*** Text passage ***
Firstly, can the Indian Army clearly define why it wants tanks in what sector. Secondly how does he visualise the enemy operations being played out against his sector. Thirdly do we have a clear offensive intent in that sector. Fourthly can there be a better platform for the type of battle he wants to fight in his sector, economy of survival and deliverables. Fifthly is it a fire and forget system or a resilient sustainable system that he wants.
Every tank man knows that survivability on the battlefield is just a hit away. Any tank man who in a contact battle has been able to expend 10 rounds from his arsenal without getting hit is either too good, invisible, or just bloody lucky. In an attrition battle survivability is complex. Lack of cover increased all weather Intelligence, Surveillance and Reconnaissance (ISR), bad field craft make these platforms vulnerable to every known weapon system.
The tank is a piece of metal that has been given limited protection, mobility, fire power. It is to either help defend. Lead the attack, or just be in support as a fire power means to an attack. As a defender you need the armour protection, the mobility to be flexible and the fire power to sustain and deter the inevitable onslaught. Therefore, you need to move fast and yet stay safe. It is like having both the shots, the hand sanitiser and the double mask, yet to eat or drink you need to take it off. Therefore, to move and fire at times you will be visible. Therefore vulnerable.
In attack you just need mobility, armour protection for sustainability and lethal fire power. Here we do not have to follow the concept of all tanks carrying 44 rounds, just not needed. If we could have a mix of fast-moving attack tanks (lesser load of ammunition), resilient medium tanks, not so fast movers but with greater fire power and staying power (more ammunition) therefore increased sustenance. Especially in limited high friction terrain and an attrition form of battle.
The life of a tank in attack is limited. All weapon systems will be used to target it. Therefore, whether you have a 105 gun, or a 125 gun does not matter. You need an above 100 caliber gun, power pack for surge mobility and the armour protection. In both cases of attack and defence the common factor is mobility and armour protection. Firepower can vary depending upon the operational role. Remember we are talking of mountains, where the ridge lines do not permit lateral shifting or large cross ridge movements. Therefore, each tank has a specific life and role in each sector.
*** Dataset excerpts ***
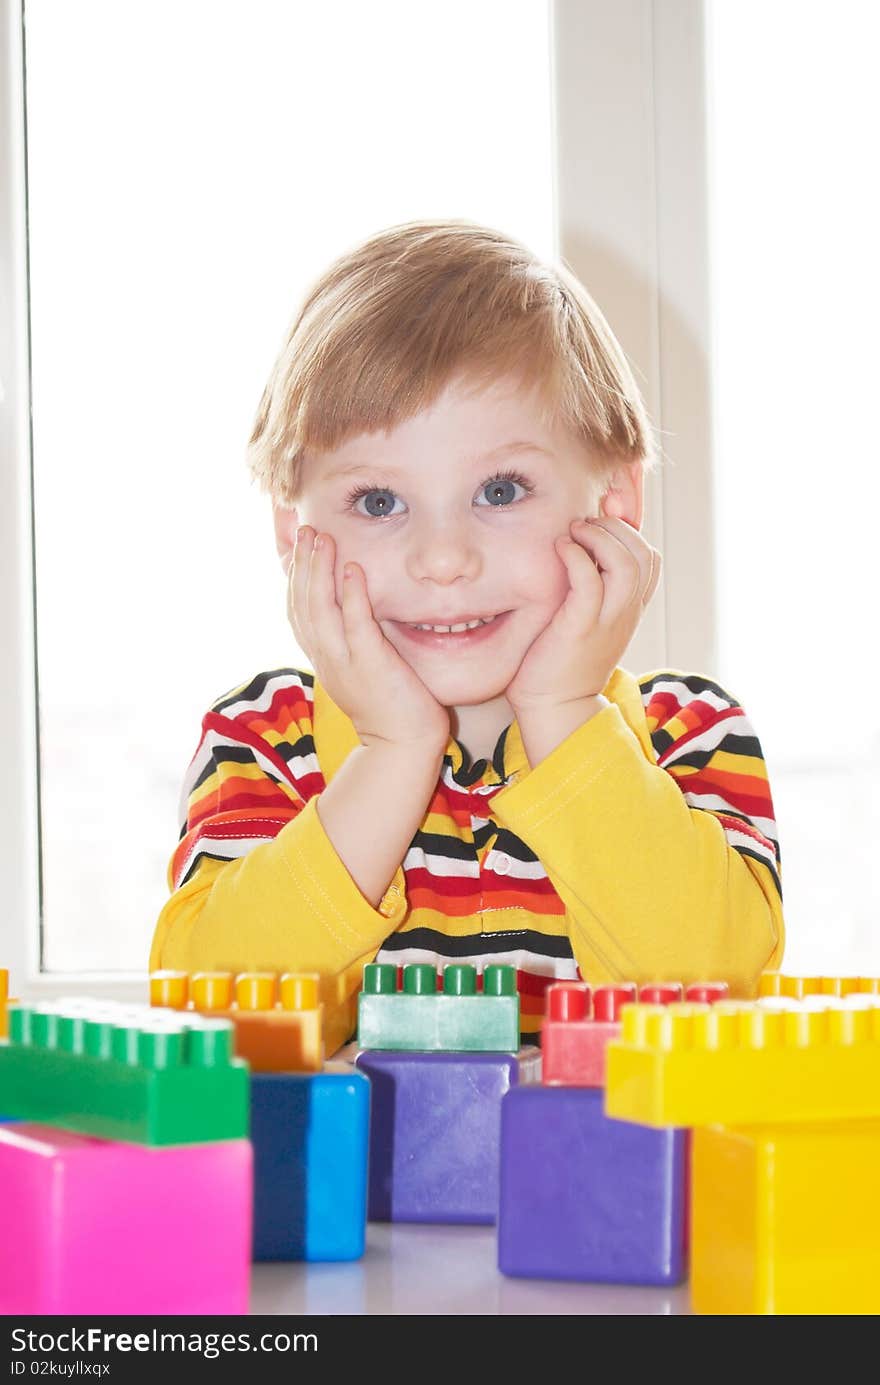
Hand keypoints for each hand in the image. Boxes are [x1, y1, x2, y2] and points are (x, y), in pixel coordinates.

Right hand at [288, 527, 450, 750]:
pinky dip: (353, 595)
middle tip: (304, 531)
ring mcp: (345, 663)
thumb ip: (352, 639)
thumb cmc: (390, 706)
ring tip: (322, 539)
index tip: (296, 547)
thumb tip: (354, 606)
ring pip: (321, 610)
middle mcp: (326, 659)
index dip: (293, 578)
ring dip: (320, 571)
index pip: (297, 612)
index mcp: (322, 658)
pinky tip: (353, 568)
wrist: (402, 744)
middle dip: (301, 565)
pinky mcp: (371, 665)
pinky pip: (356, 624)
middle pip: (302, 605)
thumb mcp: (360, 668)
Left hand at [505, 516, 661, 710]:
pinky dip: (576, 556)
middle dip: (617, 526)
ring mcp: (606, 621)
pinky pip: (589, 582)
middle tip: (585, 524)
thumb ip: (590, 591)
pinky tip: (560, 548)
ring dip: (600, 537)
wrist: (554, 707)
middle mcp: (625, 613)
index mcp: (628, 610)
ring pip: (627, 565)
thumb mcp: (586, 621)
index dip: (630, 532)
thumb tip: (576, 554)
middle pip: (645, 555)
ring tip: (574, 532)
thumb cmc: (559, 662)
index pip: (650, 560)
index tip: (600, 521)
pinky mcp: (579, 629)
***
*** Dataset excerpts ***
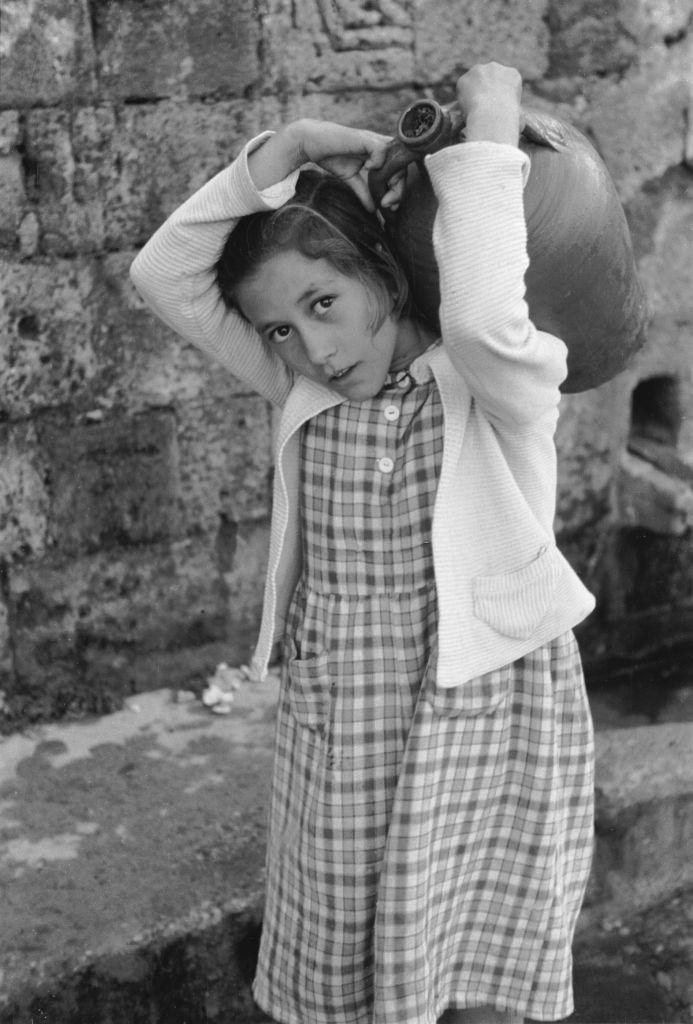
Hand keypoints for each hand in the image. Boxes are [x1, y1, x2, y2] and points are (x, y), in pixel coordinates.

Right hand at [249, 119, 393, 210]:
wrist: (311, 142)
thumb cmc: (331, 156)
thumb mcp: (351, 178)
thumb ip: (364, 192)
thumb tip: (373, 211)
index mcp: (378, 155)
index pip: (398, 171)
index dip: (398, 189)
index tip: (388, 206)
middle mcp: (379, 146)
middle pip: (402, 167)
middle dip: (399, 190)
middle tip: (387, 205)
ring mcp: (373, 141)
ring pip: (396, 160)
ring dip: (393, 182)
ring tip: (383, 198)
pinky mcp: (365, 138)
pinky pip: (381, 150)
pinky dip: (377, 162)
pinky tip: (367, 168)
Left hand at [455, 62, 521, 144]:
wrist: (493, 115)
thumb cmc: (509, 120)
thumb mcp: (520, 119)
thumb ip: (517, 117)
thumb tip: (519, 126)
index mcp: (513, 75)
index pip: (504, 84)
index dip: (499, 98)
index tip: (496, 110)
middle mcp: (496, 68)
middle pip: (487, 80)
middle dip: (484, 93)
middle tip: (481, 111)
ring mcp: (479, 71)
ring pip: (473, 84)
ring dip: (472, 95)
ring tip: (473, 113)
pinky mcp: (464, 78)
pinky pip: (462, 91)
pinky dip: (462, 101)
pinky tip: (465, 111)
***
#### [What the exercise asks]
In the passage about tanks, what three things is a tank described as being given in limited measure?

#### [Response]
Protection, mobility, and fire power.